Khanderao II Gaekwad spent a lot of time at Dhaniavi which is near Makarpura; it was then called Shikarkhana. Due to its proximity to deer reserves, the palace site was selected at Makarpura.

==Structure and Landscape==

The palace is a three-storey structure which is divided into two parts. One part was built by Khanderao II Gaekwad whereas the other part was built by Maharaja Sayajirao Gaekwad III. Both parts look the same and reflect Italian renaissance architecture. Both these parts are connected by corridors at the ground and first floor levels.
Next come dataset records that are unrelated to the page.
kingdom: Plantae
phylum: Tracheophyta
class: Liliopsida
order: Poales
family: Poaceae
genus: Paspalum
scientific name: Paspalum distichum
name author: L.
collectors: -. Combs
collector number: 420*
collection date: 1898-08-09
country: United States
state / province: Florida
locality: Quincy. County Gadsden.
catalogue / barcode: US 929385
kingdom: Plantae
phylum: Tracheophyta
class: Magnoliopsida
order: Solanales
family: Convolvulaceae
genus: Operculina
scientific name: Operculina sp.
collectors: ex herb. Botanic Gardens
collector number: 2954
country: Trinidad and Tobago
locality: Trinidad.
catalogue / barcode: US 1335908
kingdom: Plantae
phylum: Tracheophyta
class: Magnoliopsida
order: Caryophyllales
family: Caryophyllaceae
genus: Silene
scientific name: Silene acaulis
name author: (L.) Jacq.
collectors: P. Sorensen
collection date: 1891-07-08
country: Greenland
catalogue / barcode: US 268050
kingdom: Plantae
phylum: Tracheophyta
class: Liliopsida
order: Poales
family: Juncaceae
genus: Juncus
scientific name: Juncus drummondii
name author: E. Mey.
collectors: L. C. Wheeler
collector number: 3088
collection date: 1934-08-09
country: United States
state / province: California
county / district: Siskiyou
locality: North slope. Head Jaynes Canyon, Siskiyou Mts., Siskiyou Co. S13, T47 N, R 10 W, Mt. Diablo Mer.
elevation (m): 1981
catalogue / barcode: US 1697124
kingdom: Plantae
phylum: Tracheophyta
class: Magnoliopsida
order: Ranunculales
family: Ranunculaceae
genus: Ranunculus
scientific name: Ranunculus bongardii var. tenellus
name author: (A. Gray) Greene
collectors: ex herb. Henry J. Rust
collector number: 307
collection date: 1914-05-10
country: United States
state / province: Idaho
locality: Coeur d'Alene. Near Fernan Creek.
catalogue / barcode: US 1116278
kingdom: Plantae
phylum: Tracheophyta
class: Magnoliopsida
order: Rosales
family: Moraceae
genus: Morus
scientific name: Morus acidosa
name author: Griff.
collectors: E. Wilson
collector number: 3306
There is also a single-storey porte-cochere with Italian-style multifoil fountains.

It has more than one hundred ornate brick rooms, along with frame-arch balconies and wooden staircases. The size of the arch gets smaller as it goes up.

The rear portion of the palace consists of series of terraces which are connected by staircases and are shaded by chhajjas.

The palace has a Japanese-style garden which is spread across 130 acres. It is designed by William Goldring, the architect of the royal botanical gardens. The garden was named Kew and featured a swimming pool and a lake with swans. There were ivory fountains which were activated to welcome the king when he visited the palace.

The interior of the palace, which once featured painted ceilings, grand wooden staircases, stucco panels, chandeliers, and wooden furniture, is currently in a very dilapidated condition.

== In popular culture ==
The 1924 silent film Prithvi Vallabh was shot around the palace.